Я отвела солдата в медпункт, перевязала и заполнила эвакуационную карту с красной полосой. Это значило, что раненый направляется без остановки в тыловой госпиталь. Он начал благодарить меня: оказывается, он знал, что означает красная полоса. И я была рада, что сделала доброе дело, — он был такой больной, еле ходил в свои сорок с небольшим лет. Больше я о нем не слышала, а со временем и фамилию его забыла...

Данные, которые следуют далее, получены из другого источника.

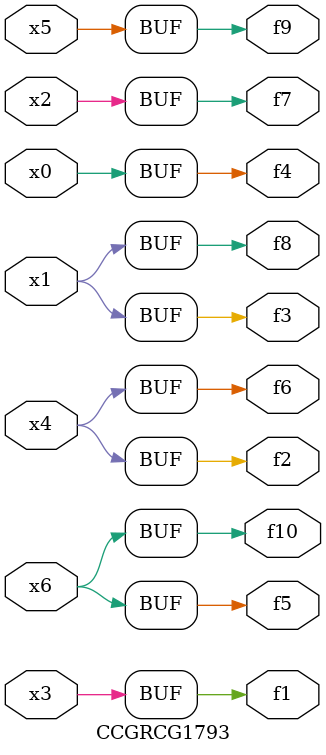
<source format=v>
module CCGRCG1793(
	input x0, x1, x2, x3, x4, x5, x6,
	output f1, f2, f3, f4, f5, f6, f7, f8, f9, f10
);
	assign f1 = x3;
	assign f2 = x4;
	assign f3 = x1;
	assign f4 = x0;
	assign f5 = x6;
	assign f6 = x4;
	assign f7 = x2;
	assign f8 = x1;
	assign f9 = x5;
	assign f10 = x6;
endmodule

</source>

От себя надо добавить, что Зайнаб Шайхиевна Гилязутдинова за свой ратный труд была удостоена медали «За освобождение Ленинграда», ордена Отечественной войны II степени, а в послевоенные годы получила орден Трудового Красного Знамени. Ею были подготовлены 25 кандидатов и один доктор медицинских наук, лично и в соавторстве издано 18 монографий, 15 учебных пособий и более 300 научных статей.


Эпилог

По данным ряда историков, во время Великой Отечественной войны в армии и на флоте находилось более 200 тысяч врачей и более 500 тысяч фельдшеров, медицинских сестер, санинструкторов и санитаров. В большинстве своем это были женщины, матери, сестры и дочери. Именно на их хрупкие плечи легла основная тяжесть фронтовых будней. Из них 85 тысяч не возвратились домой: погибли или пропали без вести, так и остались лежать на поле боя не погребенными или покоятся в безымянных могилах на территории родного Отечества и за ее пределами.

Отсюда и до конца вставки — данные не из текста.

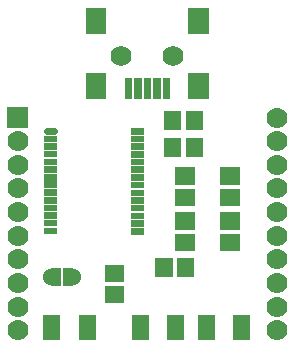
<source format=gbr>
G04 start of page 6 for group -4063 idx -4063 *
G04 Title: (unknown), componentmask *
G04 Creator: pcb 4.0.2 *
G04 CreationDate: Sat May 14 18:28:01 2022 UTC *
G04 For: railfan *
G04 Format: Gerber/RS-274X *
G04 PCB-Dimensions (mil): 1000.00 1250.00 *
G04 PCB-Coordinate-Origin: lower left *
%MOIN*%
%FSLAX25Y25*%
%LNTOPMASK*%
%ADD39C,0.0220*%
%ADD38C,0.0600*%
%ADD37C,0.0001*%
%ADD36C,0.0700*%
%ADD35C,0.0693*%
G54D35*X58661Y100878D03*
X41339D03*
G54D36*X93307Y80500D03*
Y72626D03*
Y64752D03*
Y56878D03*
Y49004D03*
Y41130D03*
Y33256D03*
Y25382D03*
Y17508D03*
Y9634D03*
G54D37*G36*
X3193Y84000D02*Y77000D01*
X10193D01*
Y84000D01*
X3193D01*
G37*
G54D36*X6693Y72626D03*
Y64752D03*
Y56878D03*
Y49004D03*
Y41130D03*
Y33256D03*
Y25382D03*
Y17508D03*
Y9634D03*
G54D37*G36*
X57583Y93698D02*X55015D01*
Y86798D01*
X57583D01*
Y93698D01*
G37*
G36*
Y92517D02*X55015D01*
Y87783D01*
X57583D01*
Y92517D01*
G37*
G36*
X54434Y93698D02*X51865D01*
Y86798D01*
X54434D01*
Y93698D01*
G37*
G36*
Y92517D02*X51865D01*
Y87783D01*
X54434D01*
Y92517D01*
G37*
G36*
X70576Y116926D02*X63676D01*
Y108452D01*
X70576D01*
Y116926D01*
G37*
G36*
Y95272D02*X63676D01*
Y86798D01*
X70576D01*
Y95272D01*
G37*
G36*
X74248Y56816D02*Y51098D01*
X80752D01*
Y56816D01*
X74248D01*
G37*
G36*
Y63902D02*Y58184D01*
X80752D01*
Y63902D01*
X74248D01*
G37*
G36*
X68402Y73752D02*X62684D01*
Y67248D01*
X68402D01*
Y73752D01*
G37*
G36*
X59248Y56816D02*Y51098D01*
X65752D01*
Y56816D01*
X59248D01*
G37*
G36*
Y63902D02*Y58184D01*
X65752D01*
Y63902D01*
X59248D01*
G37*
G36*
X61316Y82752D02*X55598D01*
Y76248D01*
X61316D01*
Y82752D01*
G37*
G36*
X68402D02*X62684D01*
Y76248D01*
X68402D01*
Y82752D01*
G37*
G36*
X61316Y73752D02*X55598D01*
Y67248D01*
X61316D01*
Y73752D01*
G37*
G36*
X44500Y43700D02*Y41500D01*
X48900D01*
Y43700D01*
X44500D01*
G37*
G36*
Y46300D02*Y44100D01*
X48900D01*
Y46300D01*
X44500D01*
G37*
G36*
Y48800D02*Y46600D01*
X48900D01*
Y48800D01*
X44500D01*
G37*
G36*
Y51400D02*Y49200D01*
X48900D01*
Y51400D01*
X44500D01*
G37*
G36*
X59248Y41816D02*Y36098D01*
X65752D01*
Y41816D01*
X59248D01*
G37*
G36*
X58359Y33752D02*X52641D01*
Y27248D01*
X58359D01*
Y33752D01*
G37*
G36*
X65445D02*X59727D01*
Y27248D01*
X65445D01*
Y33752D01*
G37*
G36*
X74248Y41816D02*Y36098D01*
X80752D01*
Y41816D01*
X74248D01*
G37*
G36*
X59248Y48902D02*Y43184D01*
X65752D01*
Y48902D01*
X59248D01*
G37*
G36*
X74248D02*Y43184D01*
X80752D01*
Y48902D01*
X74248D01*
G37*
G36*
X50454Y14540D02*X44736D01*
Y6460D01*
X50454D01*
Y14540D01*
G37*
G36*
X62264D02*X56546D01*
Y6460D01*
X62264D01*
Y14540D01*
G37*
G36*
X72454D02*X66736D01*
Y6460D01*
X72454D01*
Y14540D01*
G37*
G36*
X84264D02*X78546D01*
Y6460D01*
X84264D01*
Y14540D01*
G37*
G36*
X20954D02*X15236D01*
Y6460D01*
X20954D01*
Y14540D01*
G37*
G36*
X32764D02*X27046D01*
Y6460D01*
X32764D01*
Y14540D01*
G37*
G54D38*X18100Y27500D03*
G54D37*G36*
X35748Y24316D02*Y18598D01*
X42252D01*
Y24316D01*
X35748D01*
G37*
G36*
Y31402D02*Y25684D01*
X42252D01*
Y31402D01*
X35748D01*
G37*
G54D38*X24900Y27500D03*
G54D37*G36*
Y30500D02*X21900D01*
Y24500D01*
X24900D01*
Y30500D01*
G37*
G36*
X21100D02*X18100D01*
Y24500D01*
X21100D01*
Y30500D01*
G37*
G36*
X51284Y93698D02*X48716D01*
Y86798D01*
X51284D01*
Y93698D01*
G37*
G36*
Y92517D02*X48716D01*
Y87783D01*
X51284D01*
Y92517D01*
G37*
G36*
X48135Y93698D02*X45566D01*
Y86798D01*
X48135D01*
Y93698D01*
G37*
G36*
Y92517D02*X45566D01*
Y87783D01*
X48135D01*
Y92517D01*
G37*
G36*
X44985Y93698D02*X42417D01*
Y86798D01*
X44985D01*
Y93698D01*
G37*
G36*
Y92517D02*X42417D01*
Y87783D01*
X44985D01*
Y92517D01*
G37*
G36*
X36324Y95272D02*X29424D01*
Y86798D01*
X36324D01*
Y95272D01*
G37*
G36*
Y116926D02*X29424D01*
Y108452D01*
X36324D01*
Y116926D01*
G37*
G54D39*X16500Y76000D02*X18700D01*
G54D37*G36*
X15400Y74500D02*Y72300D01*
X19800D01*
Y74500D01*
X15400D01*
G37*
G36*
Y72000D02*Y69800D01*
X19800D01*
Y72000D01*
X15400D01*
G37*
G36*
Y69400D02*Y67200D01*
X19800D01*
Y69400D01*
X15400D01*
G37*
G36*
Y66800D02*Y64600D01*
X19800D01*
Y66800D01*
X15400D01*
G37*
G36*
Y64300D02*Y62100D01*
X19800D01*
Y64300D01*
X15400D01*
G37*
G36*
Y61700D02*Y59500D01*
X19800D01*
Y61700D01*
X15400D01*
G37*
G36*
Y59200D02*Y57000D01*
X19800D01*
Y59200D01*
X15400D01*
G37*
G36*
Y56600D02*Y54400D01*
X19800D01*
Y56600D01*
X15400D01*
G37*
G36*
Y54000D02*Y51800D01*
X19800D01*
Y54000D01*
X15400D01*
G37*
G36*
Y51500D02*Y49300D01*
X19800D01*
Y51500D01*
X15400D01*
G37*
G36*
Y48900D02*Y46700D01*
X19800D01*
Y48900D01*
X15400D01*
G37*
G36*
Y46400D02*Y44200D01*
X19800D01*
Y46400D01*
X15400D01*
G37*
G36*
Y43800D02*Y41600D01*
X19800D01*
Y43800D01*
X15400D01*
G37*
G36*
X44500Y54000D02*Y51800D01*
X48900D01*
Y54000D01*
X44500D01*
G37*
G36*
Y56500D02*Y54300D01*
X48900D01*
Y56500D01*
X44500D01*
G37*
G36*
Y59100D02*Y56900D01*
X48900D01*
Y59100D01*
X44500D01*
G37*
G36*
Y61600D02*Y59400D01*
X48900D01*
Y61600D01*
X44500D01*
G37*
G36*
Y64200D02*Y62000D01*
X48900D01*
Y64200D01*
X44500D01*
G37*
G36*
Y66800D02*Y64600D01*
X48900D01*
Y66800D01*
X44500D01*
G37*
G36*
Y69300D02*Y67100D01*
X48900D01*
Y69300D01*
X44500D01*
G37*
G36*
Y71900D02*Y69700D01*
X48900D01*
Y71900D01*
X44500D01*
G37*
G36*
Y74400D02*Y72200D01*
X48900D01*
Y74400D01*
X44500D01*
G37*
G36*
Y77000D02*Y74800D01*
X48900D01*
Y77000D01*
X44500D01*
G37*
M02*

</source>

Все дальше и дальше время отделяет нас от событий той войны. Все меньше остается тех, кто может вспомнить, как это было на самом деле, без прикрас и пропагандистского налета. Все труднее становится собирать живые свидетельства. Тем бережнее мы должны относиться ко всему, что поможет нам и дальше сохранять для грядущих поколений память о той страшной войне.





Сообщение (*):

Дарский Владимир

05.05.2019

Вполне закономерен вопрос,а скольким военнослужащим и каким категориям помогли 200 тыс. врачей и 500 тыс. фельдшеров.Однажды, один молодой журналист написал статью на тему Победы в Великой отечественной войне. Руководство газеты направило его к маршалу Ивану Коневу для консультаций.Статья была написана молодым журналистом в бравурных тонах,в духе ура-патриотизма.При встрече с Коневым журналист заметил ,что маршал был не в духе.Причина такого плохого настроения заключалась в следующем:маршал Конев обратился с просьбой в Политбюро ЦК КПСС о необходимости повышения денежной и иной помощи ветеранам войны и прежде всего инвалидам ВОВ.Политбюро ему отказало.Маршал Конев прервал чтение вслух статьи молодого журналиста.Он ему сказал,что он покажет ему сведения с грифом совершенно секретно и предложил почитать ,взяв предварительно обещание не разглашать представленные данные.Итак какие же данные показал И.Конев молодому журналисту? "Во время войны было ранено 46,3 миллиона человек.Вернулись домой с разбитыми черепами 775 тысяч человек,одноглазых-155 тысяч,слепых-54 тысяч,с изуродованными лицами-501 тысяч,с поврежденным позвоночником-143 тысяч,с оторванными половыми органами-28 тысяч.Одноруких вернулось 3,1 миллиона,безруких-1 миллион,одноногих-3,3 миллиона,безногих-1,1 миллиона,с частичными оторванными руками и ногами-418 тысяч.Так называемых "самоваров",то есть безруких и безногих,-86 тысяч.Молодой журналист плакал,когда читал эти данные.